- **Extracto de página**:
▼▼▼

El sábado, mi padre, Henry Kissinger, cumplió 100 años. Esto podría tener un aire de inevitabilidad para cualquiera que esté familiarizado con su fuerza de carácter y su amor por el simbolismo histórico. No sólo ha sobrevivido a la mayoría de sus colegas, eminentes detractores y alumnos, sino que se ha mantenido infatigablemente activo a lo largo de sus 90 años.
Ni siquiera la pandemia le frenó: desde 2020, ha terminado dos libros y ha empezado a trabajar en un tercero. Regresó de la Conferencia de Bilderberg en Lisboa a principios de esta semana justo a tiempo para embarcarse en una serie de celebraciones del centenario que le llevarán de Nueva York a Londres y finalmente a su ciudad natal de Fürth, Alemania.
La longevidad de mi padre es especialmente milagrosa si se tiene en cuenta el régimen de salud que ha seguido durante toda su vida adulta, que incluye una dieta rica en bratwurst (una variedad de salchicha alemana) y Wiener schnitzel (una especie de escalope frito), una carrera profesional de toma de decisiones implacablemente estresante y un amor por los deportes puramente como espectador, nunca como participante.
¿Cómo explicar entonces su permanente vitalidad mental y física? Tiene una curiosidad insaciable que le mantiene en contacto dinámico con el mundo. Su mente es un arma ardiente que identifica y se enfrenta a los retos existenciales del momento. En la década de 1950, el tema era el auge de las armas nucleares y su amenaza para la humanidad. Hace unos cinco años, siendo un joven prometedor de 95 años, mi padre se obsesionó con las implicaciones filosóficas y prácticas de la inteligencia artificial.
Mientras se pasaba el pavo de Acción de Gracias en los últimos años, rumiaba sobre las repercusiones de esta nueva tecnología, de un modo que en ocasiones recordaba a sus nietos los argumentos de las películas de Terminator. Al tiempo que se sumergía en los aspectos técnicos de la IA con la intensidad de un estudiante de posgrado del MIT, impregnaba el debate sobre sus usos con su singular perspicacia filosófica e histórica.
El otro secreto de la resistencia de mi padre es su sentido de la misión. Aunque se le ha caricaturizado como un realista frío, es todo menos desapasionado. Cree profundamente en conceptos tan arcanos como el patriotismo, la lealtad y el bipartidismo. Le duele ver lo desagradable del discurso público actual y el aparente colapso del arte de la diplomacia.
De niño, recuerdo la calidez de su amistad con personas cuya política podía ser diferente a la suya, como Kay Graham, Ted Kennedy y Hubert Humphrey. A Kennedy le encantaba gastar bromas pesadas que mi padre disfrutaba enormemente (como invitar a papá a su despacho y decir que tenía una mangosta escondida en un armario).

▲▲▲

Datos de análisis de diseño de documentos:

▼▼▼

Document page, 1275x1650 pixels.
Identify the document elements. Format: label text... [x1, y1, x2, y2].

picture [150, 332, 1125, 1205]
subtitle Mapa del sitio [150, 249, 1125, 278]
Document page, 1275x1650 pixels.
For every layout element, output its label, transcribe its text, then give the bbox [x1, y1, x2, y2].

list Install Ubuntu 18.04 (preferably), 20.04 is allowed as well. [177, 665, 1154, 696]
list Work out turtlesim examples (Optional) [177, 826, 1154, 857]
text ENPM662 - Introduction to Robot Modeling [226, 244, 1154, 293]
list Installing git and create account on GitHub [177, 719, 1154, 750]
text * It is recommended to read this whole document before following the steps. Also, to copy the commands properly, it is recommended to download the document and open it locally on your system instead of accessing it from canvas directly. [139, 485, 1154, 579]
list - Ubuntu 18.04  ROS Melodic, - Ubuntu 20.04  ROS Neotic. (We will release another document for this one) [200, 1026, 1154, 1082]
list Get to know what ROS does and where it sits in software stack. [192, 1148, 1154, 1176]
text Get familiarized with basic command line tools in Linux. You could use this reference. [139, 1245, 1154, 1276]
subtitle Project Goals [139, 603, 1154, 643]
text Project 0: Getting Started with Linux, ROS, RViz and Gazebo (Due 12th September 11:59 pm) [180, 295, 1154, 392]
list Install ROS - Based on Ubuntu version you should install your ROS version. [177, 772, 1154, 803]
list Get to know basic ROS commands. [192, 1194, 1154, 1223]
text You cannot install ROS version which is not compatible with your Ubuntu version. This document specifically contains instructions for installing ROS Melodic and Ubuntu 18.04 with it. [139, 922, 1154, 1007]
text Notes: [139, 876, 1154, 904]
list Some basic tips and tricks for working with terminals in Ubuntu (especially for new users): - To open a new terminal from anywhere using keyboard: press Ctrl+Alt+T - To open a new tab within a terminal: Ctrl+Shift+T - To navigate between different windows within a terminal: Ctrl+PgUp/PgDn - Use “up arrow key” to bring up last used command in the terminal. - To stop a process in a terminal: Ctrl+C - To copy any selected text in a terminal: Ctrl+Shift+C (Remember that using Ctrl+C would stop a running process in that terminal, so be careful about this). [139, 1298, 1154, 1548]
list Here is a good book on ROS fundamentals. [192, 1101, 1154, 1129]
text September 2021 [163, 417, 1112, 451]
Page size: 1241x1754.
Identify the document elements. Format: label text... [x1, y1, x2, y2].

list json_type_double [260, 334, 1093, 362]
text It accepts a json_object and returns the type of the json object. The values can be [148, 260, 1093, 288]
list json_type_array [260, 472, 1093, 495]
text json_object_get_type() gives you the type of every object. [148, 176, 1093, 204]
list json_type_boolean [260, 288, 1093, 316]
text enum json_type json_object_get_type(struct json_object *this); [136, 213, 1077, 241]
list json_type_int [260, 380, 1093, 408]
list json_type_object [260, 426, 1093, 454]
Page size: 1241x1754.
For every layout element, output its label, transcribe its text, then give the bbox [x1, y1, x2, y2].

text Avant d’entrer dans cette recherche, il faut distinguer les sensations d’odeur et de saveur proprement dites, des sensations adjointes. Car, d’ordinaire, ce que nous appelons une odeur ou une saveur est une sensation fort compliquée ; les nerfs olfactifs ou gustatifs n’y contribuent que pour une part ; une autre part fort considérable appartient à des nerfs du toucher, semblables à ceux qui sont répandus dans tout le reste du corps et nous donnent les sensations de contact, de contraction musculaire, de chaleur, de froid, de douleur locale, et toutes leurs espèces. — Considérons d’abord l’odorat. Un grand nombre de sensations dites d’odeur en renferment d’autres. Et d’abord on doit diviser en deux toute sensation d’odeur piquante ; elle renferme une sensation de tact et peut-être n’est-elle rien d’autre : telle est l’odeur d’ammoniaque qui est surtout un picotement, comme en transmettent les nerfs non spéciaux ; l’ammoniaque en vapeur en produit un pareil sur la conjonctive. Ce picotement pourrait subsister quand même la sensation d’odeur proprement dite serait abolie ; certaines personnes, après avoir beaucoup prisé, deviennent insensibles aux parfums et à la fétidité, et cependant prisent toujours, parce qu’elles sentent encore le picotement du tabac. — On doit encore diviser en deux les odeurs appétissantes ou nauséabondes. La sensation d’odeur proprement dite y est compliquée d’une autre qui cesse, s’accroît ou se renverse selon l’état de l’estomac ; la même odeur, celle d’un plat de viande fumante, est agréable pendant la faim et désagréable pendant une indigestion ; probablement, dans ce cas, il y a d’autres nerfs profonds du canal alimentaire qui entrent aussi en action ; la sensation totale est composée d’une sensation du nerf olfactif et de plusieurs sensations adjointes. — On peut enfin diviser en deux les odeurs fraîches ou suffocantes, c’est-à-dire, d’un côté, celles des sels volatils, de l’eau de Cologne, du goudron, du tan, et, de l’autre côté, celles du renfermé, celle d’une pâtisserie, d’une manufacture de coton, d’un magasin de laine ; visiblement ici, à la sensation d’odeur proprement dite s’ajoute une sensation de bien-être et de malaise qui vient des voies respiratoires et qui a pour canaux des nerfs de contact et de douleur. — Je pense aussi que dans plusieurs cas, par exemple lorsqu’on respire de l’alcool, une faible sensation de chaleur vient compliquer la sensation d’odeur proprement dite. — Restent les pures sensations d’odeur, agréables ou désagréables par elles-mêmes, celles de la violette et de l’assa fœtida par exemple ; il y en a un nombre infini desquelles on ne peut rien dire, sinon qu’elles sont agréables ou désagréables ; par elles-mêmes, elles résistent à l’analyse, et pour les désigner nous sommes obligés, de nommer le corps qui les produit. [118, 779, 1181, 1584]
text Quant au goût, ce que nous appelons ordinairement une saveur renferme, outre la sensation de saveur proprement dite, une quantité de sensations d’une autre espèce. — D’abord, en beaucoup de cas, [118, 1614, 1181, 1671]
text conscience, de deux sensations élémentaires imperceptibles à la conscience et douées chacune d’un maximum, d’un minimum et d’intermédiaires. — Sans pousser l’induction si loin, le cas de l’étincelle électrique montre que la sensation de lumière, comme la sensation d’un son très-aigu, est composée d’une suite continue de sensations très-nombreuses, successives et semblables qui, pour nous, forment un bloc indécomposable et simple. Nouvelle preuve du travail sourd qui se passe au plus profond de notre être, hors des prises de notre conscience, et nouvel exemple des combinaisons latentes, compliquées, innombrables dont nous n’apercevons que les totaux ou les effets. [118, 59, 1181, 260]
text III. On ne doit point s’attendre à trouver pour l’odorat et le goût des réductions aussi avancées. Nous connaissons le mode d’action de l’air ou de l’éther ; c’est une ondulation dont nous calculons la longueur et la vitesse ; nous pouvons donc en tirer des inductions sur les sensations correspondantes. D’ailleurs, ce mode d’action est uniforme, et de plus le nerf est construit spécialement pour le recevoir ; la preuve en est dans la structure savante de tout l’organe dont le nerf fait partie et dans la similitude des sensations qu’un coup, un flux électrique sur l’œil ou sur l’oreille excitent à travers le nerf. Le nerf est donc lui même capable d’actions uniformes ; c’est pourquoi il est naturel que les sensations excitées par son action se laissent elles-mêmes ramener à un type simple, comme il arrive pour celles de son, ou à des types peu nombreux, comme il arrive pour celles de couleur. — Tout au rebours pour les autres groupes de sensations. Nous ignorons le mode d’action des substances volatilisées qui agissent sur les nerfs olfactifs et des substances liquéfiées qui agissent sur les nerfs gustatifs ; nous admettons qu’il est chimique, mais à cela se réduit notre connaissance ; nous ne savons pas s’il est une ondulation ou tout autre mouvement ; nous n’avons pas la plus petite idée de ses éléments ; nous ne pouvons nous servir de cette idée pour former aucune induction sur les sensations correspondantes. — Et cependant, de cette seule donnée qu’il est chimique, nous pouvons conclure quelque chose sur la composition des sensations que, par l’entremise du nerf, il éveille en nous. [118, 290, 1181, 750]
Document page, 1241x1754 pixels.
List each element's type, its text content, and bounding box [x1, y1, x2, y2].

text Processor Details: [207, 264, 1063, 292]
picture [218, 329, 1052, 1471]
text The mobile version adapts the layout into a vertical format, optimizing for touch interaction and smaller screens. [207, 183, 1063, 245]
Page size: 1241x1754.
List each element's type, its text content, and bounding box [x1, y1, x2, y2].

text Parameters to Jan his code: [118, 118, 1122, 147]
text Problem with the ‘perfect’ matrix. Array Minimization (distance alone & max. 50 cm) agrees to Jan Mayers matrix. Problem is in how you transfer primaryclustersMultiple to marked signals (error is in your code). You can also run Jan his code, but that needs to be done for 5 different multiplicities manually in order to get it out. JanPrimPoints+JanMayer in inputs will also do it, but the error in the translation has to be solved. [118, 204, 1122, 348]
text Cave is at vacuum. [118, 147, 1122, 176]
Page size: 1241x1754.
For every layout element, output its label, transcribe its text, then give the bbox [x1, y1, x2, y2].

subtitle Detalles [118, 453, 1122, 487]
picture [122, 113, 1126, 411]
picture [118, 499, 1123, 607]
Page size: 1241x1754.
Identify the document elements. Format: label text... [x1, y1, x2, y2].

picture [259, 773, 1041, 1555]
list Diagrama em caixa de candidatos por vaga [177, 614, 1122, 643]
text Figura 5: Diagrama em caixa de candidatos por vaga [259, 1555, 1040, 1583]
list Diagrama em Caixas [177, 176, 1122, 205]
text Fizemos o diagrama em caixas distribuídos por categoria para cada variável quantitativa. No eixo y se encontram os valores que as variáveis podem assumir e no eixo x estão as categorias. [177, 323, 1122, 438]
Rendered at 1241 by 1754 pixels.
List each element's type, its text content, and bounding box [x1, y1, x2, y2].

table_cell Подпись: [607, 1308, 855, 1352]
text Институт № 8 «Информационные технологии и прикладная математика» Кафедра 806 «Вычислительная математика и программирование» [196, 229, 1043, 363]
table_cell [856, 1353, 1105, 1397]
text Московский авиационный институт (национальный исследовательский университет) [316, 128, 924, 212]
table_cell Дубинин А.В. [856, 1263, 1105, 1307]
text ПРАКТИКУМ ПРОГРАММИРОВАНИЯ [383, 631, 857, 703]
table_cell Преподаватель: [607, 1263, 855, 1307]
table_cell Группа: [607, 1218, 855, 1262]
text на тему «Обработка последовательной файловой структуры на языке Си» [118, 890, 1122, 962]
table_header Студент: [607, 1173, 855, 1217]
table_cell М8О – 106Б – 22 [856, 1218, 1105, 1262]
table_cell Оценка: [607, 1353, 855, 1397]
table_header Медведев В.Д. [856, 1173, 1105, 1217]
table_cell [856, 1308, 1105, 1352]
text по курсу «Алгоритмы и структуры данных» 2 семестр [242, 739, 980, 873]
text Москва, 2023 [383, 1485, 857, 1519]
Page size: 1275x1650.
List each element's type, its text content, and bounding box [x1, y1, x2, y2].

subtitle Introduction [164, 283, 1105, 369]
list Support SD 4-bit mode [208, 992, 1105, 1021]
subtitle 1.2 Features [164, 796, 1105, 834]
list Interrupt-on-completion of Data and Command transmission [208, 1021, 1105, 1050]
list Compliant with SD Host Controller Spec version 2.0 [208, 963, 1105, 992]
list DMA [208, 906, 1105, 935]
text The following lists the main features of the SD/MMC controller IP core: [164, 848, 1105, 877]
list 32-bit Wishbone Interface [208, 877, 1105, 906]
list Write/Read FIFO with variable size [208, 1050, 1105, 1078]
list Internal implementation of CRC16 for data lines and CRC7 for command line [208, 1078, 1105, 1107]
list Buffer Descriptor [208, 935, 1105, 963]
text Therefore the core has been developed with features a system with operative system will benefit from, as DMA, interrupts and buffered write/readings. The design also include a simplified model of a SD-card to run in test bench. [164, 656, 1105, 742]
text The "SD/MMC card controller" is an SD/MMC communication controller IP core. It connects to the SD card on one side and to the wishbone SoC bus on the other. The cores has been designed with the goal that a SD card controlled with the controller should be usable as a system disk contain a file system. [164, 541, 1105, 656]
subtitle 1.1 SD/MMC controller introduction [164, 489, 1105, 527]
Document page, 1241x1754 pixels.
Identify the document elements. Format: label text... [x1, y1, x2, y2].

▲▲▲

- **Tareas a realizar**:
1 > Traduzca al inglés la siguiente oración del extracto sobre el centenario de Henry Kissinger: «Ni siquiera la pandemia le frenó: desde 2020, ha terminado dos libros y ha empezado a trabajar en un tercero.»
2 > En una a tres oraciones, explique por qué, según el extracto sobre el centenario de Henry Kissinger, su longevidad resulta especialmente milagrosa.

- **Respuestas del ejercicio**:
1 > Not even the pandemic slowed him down: since 2020, he has finished two books and has begun work on a third.

2 > Resulta especialmente milagrosa por el régimen de salud que ha seguido durante toda su vida adulta. Ese régimen incluye una dieta rica en bratwurst y Wiener schnitzel y una carrera profesional de toma de decisiones implacablemente estresante. Además, su amor por los deportes ha sido siempre como espectador, nunca como participante.